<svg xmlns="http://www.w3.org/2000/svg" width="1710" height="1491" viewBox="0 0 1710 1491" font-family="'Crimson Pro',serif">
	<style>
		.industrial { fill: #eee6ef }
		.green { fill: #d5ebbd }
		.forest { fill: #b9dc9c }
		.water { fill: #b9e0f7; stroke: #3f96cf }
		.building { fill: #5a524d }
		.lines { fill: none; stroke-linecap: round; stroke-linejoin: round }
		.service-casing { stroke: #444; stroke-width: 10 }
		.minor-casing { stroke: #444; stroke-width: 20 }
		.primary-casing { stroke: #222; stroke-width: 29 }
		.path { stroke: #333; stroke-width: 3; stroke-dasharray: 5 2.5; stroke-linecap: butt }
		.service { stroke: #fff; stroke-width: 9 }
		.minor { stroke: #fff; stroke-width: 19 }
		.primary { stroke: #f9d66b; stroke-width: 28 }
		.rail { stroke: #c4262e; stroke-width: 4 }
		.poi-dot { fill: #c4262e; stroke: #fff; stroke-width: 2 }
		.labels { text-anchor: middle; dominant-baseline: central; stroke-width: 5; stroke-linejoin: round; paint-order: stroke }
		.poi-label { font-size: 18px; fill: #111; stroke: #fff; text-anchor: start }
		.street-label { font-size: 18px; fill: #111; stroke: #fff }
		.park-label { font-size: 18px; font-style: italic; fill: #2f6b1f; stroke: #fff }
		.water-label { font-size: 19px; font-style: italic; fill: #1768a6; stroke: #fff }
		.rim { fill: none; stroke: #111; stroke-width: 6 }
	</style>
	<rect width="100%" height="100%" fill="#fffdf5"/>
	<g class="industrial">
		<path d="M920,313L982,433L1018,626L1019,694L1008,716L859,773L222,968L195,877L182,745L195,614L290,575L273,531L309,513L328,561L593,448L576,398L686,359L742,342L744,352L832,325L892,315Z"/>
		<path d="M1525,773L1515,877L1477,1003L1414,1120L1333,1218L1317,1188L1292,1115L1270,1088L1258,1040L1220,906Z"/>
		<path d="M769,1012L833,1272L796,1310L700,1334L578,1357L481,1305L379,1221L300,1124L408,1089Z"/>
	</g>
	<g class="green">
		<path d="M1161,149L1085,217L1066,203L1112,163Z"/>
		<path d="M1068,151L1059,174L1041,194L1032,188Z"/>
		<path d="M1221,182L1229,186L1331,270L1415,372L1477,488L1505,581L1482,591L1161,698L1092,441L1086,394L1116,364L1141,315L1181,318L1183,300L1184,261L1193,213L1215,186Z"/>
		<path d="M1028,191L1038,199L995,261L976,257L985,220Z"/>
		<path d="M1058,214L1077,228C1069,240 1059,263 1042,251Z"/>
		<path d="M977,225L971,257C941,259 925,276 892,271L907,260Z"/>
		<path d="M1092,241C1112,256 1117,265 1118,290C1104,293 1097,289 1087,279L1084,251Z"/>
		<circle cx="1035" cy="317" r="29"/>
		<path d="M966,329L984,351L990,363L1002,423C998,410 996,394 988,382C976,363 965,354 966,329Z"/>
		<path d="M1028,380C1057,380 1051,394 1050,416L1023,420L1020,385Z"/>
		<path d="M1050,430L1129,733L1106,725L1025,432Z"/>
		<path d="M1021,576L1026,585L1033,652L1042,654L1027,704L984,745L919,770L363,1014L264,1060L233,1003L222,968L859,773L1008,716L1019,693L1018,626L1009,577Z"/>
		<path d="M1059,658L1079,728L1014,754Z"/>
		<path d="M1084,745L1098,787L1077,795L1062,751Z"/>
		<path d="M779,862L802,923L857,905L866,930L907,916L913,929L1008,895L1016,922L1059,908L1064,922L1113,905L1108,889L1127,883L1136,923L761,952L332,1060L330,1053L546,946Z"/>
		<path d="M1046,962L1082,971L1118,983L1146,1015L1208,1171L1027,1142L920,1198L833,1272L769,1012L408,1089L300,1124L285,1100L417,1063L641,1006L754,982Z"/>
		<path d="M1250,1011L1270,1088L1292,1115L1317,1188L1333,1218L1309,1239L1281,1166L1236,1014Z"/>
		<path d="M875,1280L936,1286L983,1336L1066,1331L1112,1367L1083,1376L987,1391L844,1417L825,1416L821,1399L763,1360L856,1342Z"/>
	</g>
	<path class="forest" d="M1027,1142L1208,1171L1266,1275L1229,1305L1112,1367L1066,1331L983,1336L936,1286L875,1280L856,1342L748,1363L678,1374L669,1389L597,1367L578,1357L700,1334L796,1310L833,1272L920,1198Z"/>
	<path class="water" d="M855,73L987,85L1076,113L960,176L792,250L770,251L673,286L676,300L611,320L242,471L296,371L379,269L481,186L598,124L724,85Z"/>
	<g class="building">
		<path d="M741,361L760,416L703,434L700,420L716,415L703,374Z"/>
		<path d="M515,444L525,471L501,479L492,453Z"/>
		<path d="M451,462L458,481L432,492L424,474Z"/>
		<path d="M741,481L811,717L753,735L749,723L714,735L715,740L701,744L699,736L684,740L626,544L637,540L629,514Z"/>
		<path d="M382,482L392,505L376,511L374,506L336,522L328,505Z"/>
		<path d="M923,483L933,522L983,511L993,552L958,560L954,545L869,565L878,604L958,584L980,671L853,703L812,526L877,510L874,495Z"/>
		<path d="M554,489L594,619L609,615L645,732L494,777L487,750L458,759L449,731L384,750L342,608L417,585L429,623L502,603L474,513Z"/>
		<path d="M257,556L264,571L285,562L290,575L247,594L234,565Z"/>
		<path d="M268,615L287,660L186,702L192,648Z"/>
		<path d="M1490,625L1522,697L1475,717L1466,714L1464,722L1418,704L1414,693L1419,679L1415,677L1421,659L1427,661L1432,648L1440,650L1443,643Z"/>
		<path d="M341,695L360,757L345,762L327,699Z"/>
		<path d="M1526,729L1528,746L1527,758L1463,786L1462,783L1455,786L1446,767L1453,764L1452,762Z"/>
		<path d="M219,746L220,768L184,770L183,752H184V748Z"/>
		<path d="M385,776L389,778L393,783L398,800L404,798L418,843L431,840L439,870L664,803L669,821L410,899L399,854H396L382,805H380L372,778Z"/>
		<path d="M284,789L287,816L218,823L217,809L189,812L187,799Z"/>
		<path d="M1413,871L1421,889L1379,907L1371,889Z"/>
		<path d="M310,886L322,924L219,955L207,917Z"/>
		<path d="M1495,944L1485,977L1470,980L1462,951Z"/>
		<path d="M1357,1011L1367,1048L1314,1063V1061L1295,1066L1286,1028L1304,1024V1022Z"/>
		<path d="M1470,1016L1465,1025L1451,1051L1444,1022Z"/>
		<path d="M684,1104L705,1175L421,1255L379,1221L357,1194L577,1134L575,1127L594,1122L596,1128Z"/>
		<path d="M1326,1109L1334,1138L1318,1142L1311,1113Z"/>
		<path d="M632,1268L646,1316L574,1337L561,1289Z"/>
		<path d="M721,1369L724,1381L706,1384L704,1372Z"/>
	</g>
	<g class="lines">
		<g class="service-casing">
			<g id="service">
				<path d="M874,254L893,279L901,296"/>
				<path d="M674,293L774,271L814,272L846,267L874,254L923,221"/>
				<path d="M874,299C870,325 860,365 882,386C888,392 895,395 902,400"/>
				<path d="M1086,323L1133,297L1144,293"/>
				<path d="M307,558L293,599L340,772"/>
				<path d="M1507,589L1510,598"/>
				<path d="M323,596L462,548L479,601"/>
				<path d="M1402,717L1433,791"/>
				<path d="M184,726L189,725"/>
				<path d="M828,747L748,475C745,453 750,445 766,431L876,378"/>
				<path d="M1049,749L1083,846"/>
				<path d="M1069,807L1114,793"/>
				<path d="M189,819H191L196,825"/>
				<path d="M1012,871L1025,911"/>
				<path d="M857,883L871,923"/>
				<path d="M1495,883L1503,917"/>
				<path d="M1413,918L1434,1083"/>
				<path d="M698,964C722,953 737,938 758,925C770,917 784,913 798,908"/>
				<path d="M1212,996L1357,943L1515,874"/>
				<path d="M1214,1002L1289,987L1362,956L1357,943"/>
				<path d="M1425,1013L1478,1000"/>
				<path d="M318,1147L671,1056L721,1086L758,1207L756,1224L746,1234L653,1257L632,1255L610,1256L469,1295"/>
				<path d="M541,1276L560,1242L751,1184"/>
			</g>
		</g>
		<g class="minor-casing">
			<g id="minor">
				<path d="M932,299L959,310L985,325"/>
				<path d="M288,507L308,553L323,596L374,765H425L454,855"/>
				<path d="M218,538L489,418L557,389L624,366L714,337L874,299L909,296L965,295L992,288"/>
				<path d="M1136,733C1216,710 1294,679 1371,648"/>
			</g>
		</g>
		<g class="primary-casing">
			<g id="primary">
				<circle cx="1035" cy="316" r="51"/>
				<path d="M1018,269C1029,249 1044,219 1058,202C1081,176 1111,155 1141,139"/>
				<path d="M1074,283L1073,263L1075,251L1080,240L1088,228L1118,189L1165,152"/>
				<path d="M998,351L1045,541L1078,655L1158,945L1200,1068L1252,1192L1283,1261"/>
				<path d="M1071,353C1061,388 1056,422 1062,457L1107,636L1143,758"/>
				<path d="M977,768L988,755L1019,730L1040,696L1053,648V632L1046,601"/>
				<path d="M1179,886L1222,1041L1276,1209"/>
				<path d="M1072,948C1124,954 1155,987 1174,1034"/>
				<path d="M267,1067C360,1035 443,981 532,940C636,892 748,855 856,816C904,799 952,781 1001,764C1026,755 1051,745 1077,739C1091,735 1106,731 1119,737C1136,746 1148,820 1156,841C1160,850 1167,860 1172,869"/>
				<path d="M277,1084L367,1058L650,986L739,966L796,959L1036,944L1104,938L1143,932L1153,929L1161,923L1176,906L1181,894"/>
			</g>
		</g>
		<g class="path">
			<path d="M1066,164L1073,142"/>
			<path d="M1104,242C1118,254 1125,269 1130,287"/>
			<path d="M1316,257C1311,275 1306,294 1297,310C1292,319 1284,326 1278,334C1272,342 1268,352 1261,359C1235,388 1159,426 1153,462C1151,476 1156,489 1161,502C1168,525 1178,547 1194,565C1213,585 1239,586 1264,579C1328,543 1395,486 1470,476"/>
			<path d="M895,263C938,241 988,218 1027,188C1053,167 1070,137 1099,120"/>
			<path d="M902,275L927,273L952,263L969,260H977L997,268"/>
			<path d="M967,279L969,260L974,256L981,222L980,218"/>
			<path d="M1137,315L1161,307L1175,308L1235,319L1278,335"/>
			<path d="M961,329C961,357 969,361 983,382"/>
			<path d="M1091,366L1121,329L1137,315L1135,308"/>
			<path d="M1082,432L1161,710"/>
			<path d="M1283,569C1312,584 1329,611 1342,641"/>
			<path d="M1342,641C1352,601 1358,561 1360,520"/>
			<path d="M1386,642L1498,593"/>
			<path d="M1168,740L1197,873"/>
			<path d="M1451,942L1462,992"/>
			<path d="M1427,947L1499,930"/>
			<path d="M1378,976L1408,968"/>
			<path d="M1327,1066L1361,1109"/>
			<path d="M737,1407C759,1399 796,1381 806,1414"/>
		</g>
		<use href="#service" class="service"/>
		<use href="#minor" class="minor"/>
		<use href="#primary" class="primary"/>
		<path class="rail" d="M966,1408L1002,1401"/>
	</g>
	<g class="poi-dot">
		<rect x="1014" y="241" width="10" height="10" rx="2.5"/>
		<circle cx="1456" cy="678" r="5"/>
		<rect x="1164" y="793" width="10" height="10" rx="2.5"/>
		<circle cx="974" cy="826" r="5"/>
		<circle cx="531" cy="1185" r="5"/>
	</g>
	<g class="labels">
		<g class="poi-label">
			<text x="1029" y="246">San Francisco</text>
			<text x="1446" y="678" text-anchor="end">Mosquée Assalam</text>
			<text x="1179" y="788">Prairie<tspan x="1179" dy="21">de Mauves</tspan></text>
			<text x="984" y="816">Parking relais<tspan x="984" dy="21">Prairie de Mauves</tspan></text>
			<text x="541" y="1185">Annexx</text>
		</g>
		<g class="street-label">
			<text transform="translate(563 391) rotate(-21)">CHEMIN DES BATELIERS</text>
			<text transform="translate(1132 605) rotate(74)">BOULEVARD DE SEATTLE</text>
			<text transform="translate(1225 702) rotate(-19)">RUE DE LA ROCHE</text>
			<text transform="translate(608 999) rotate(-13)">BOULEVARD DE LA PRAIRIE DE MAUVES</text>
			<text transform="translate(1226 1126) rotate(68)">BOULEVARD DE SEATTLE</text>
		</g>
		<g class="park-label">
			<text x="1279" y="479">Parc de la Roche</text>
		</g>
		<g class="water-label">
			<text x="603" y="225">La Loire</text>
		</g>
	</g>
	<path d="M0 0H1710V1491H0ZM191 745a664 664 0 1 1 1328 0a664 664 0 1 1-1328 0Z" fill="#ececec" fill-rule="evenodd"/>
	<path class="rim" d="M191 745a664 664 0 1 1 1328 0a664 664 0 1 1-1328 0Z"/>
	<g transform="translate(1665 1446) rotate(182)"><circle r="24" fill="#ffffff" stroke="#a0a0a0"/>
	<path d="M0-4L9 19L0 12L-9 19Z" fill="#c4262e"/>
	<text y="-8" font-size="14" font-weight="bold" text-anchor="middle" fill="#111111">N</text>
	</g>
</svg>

**REQUIRED WORK**
If a line in the records above contains the string "lines", copy that line out.

**WRITTEN SOLUTION**
		.lines { fill: none; stroke-linecap: round; stroke-linejoin: round }
	<g class="lines">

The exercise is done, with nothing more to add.